Archival Spaces 363
Mitchell and Kenyon Discovery in Dispute
Uploaded 27 December 2024

I can’t quite remember when I first saw the Mitchell and Kenyon films but Andrea Leigh tells me it was at the AMIA Conference in 2001 when the British Film Institute first began circulating 35mm prints of their restorations. I was truly astounded by the clarity and detail of these non-fiction actualités, so unlike most of the washed-out and grey Edison and Lumiere films I had seen from the turn of the last century. It was as if you were actually looking through a window onto the world of 1900, the clothing and the faces looking back at you felt tactile, immediate, real. Sagar Mitchell and James Kenyon had operated a local film production company between 1897 and 1913 in Blackburn, England but had previously warranted only a footnote in British film history, the glory going to Brighton filmmakers, like G.A. Smith and James Williamson. Their films of workers leaving factories, local processions, and parades, shot in the small towns of the industrial North of England and Ireland were often produced on spec for fairground operators so that local audiences could see themselves in the movies. As founding editor of The Moving Image, I published a piece in Fall 2003, co-authored by Vanessa Toulmin, which argued that the discovery of the M&K films in June 1994 forever changed our sense of British cinema history.


According to Toulmin, workmen demolishing Mercers Toy Shop in Blackburn, an establishment previously owned by Mitchell until 1960, had found three metal drums filled with 826 short camera negatives. Toulmin, now a professor at Sheffield University, and founder of the National Fairgrounds and Circus Archive, as well as the academic most responsible for disseminating the collection in the modern era, goes on to quote Peter Worden, after whom the M&K Collection at the BFI is now named: “All were crammed solid with film, and if I didn’t ‘rate’ them, they were going into the skip.” I contacted the foreman of the work gang and, curbing my excitement, arranged for them to be delivered to me.” (p. 5) In July 2000, the collection was turned over to the BFI for restoration, resulting in a host of book publications and DVDs, including Electric Edwardians. The Films of Mitchell and Kenyon (2005), available in America through Milestone.

So much for the official story. But why had it taken six years before restoration began? Toulmin noted in an email to me (12-16-24) that Worden had spent £ 20,000 trying to restore the films himself, before turning them over to the BFI and that Anne Fleming at BFI and Janet McBain at North West Film Archive had negotiated with Worden for much of that period. But Nigel Garth Gregory, owner of Gregory Audiovisual in Blackburn, tells a different story in an undated blog (maybe 2005) on his website (https://gregoryav.co.uk/the-mitchell-and-kenyon-film-collection/). According to Gregory, the Irish workman who found the churns, first brought them to his video store to see if they were valuable. Not being a film historian, but a video techie, Gregory called Peter Worden, his optometrist who he knew to collect old films. When he heard where the films had been found, he almost immediately identified them as Mitchell and Kenyon films and asked Gregory to negotiate a price of £50 for their purchase. Worden placed the films in a freezer, then registered himself as a finder with his solicitor – a property that is not claimed after six years becomes the legal asset of the finder. Gregory never heard from Worden again and when the films began circulating, it was under the guise of the Peter Worden Collection.
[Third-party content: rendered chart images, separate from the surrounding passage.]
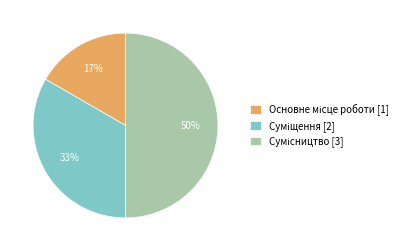

Does Основне місце роботи account for over 50% of the chart?

No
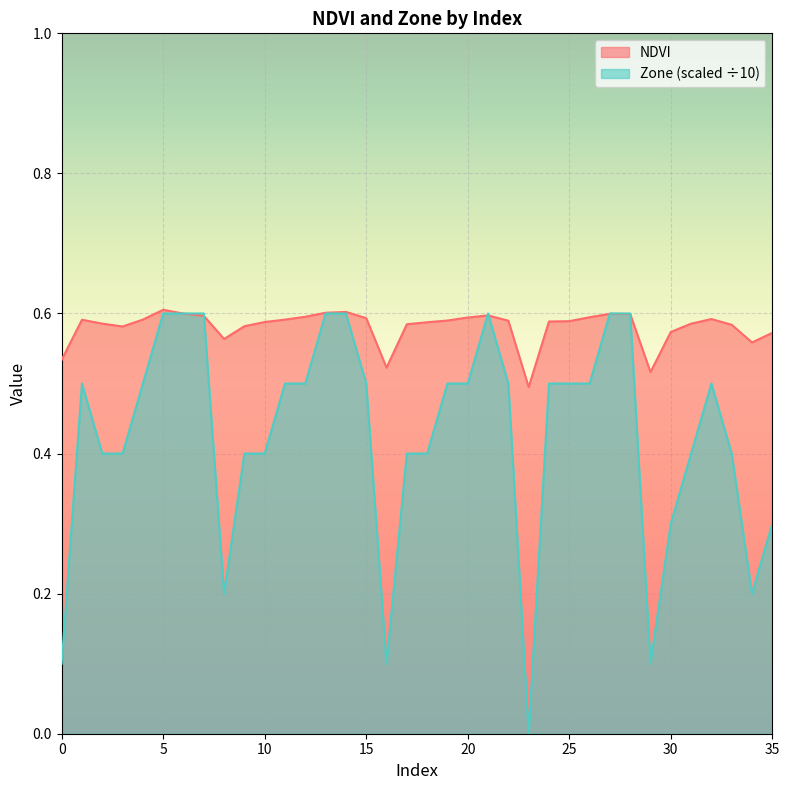

Where is the first local minimum for NDVI?

3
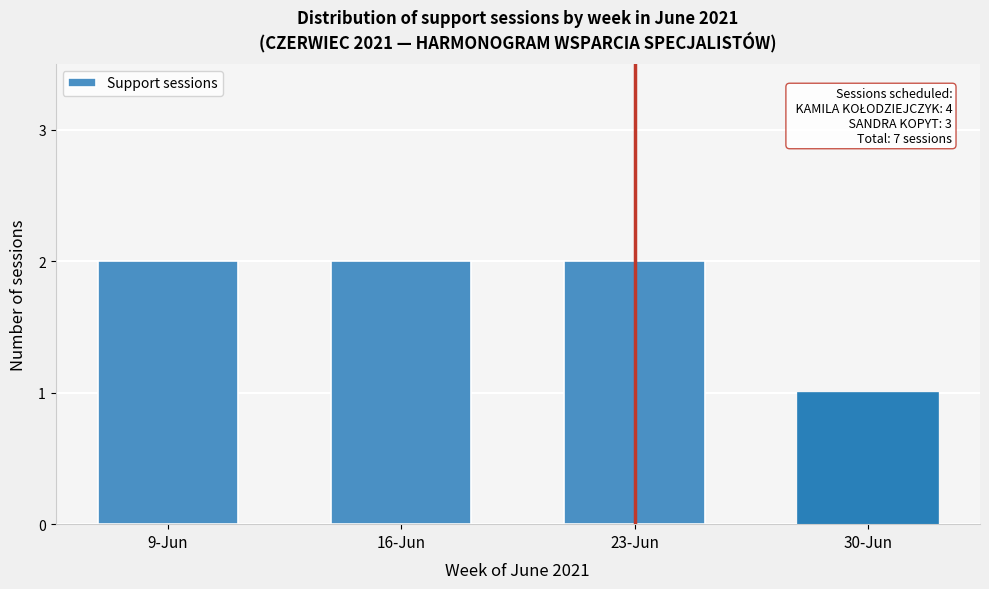

Reading left to right, what are all the values shown in this chart?

9-Jun=2	16-Jun=2	23-Jun=2	30-Jun=1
How true is this story? I have no idea. Worden has disputed Gregory’s claim. But the timeline does give one pause, and it’s interesting to note that Worden is no longer identified as the discoverer, e.g. in the Giornate del Cinema Muto program in 2003 when an 80-minute program of Mitchell and Kenyon films screened, the wording is as follows: “They were not rediscovered until the 1990s when Blackburn businessman and local historian Peter Worden retrieved them”
To be clear, Worden never tried to financially profit from the collection, but in my long experience as a film archivist, film collectors are a jealous lot, and many have rightly or wrongly claimed to have discovered lost films or owned the best surviving material. Sometimes did, sometimes they didn’t. Every film collector dreams of finding Lon Chaney’s London After Midnight (1927).
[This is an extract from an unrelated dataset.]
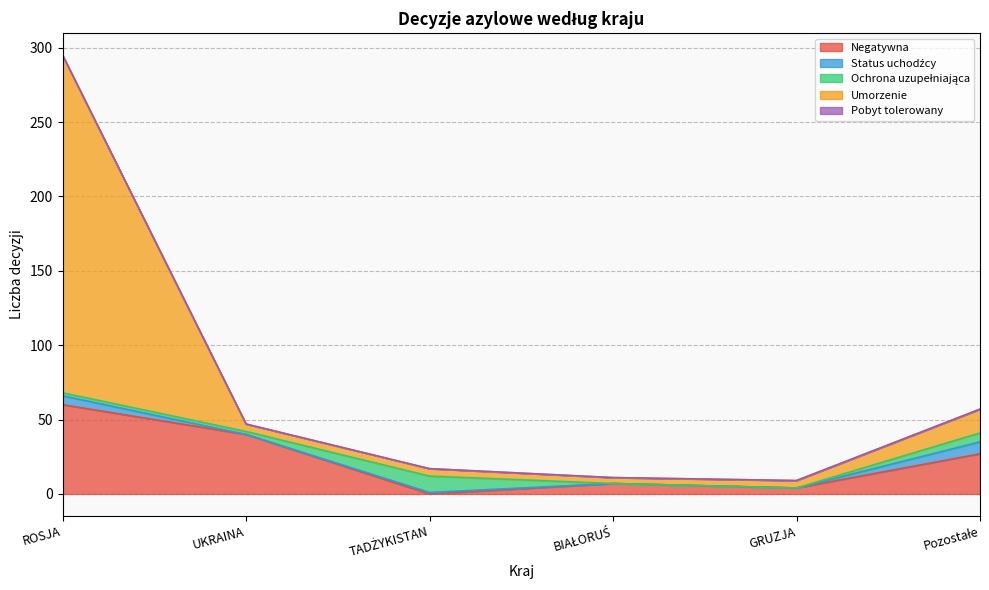

How many lines are shown in the chart?

5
What seems more important is that the impact of that discovery has changed our notion not only of early British film production but also of early film exhibition. Before this discovery, film historians of early cinema tended to follow the American line that vaudeville and music halls were the primary sites of exhibition, followed by Nickelodeons. With the work of Vanessa Toulmin in Britain and Claude Bertemes and Martin Loiperdinger in Germany, we now know that ambulatory tent cinemas at fairgrounds and carnivals were much more important in Europe in disseminating this new medium of the 20th century. It was no accident that so many of the M&K films were produced for fairground operators.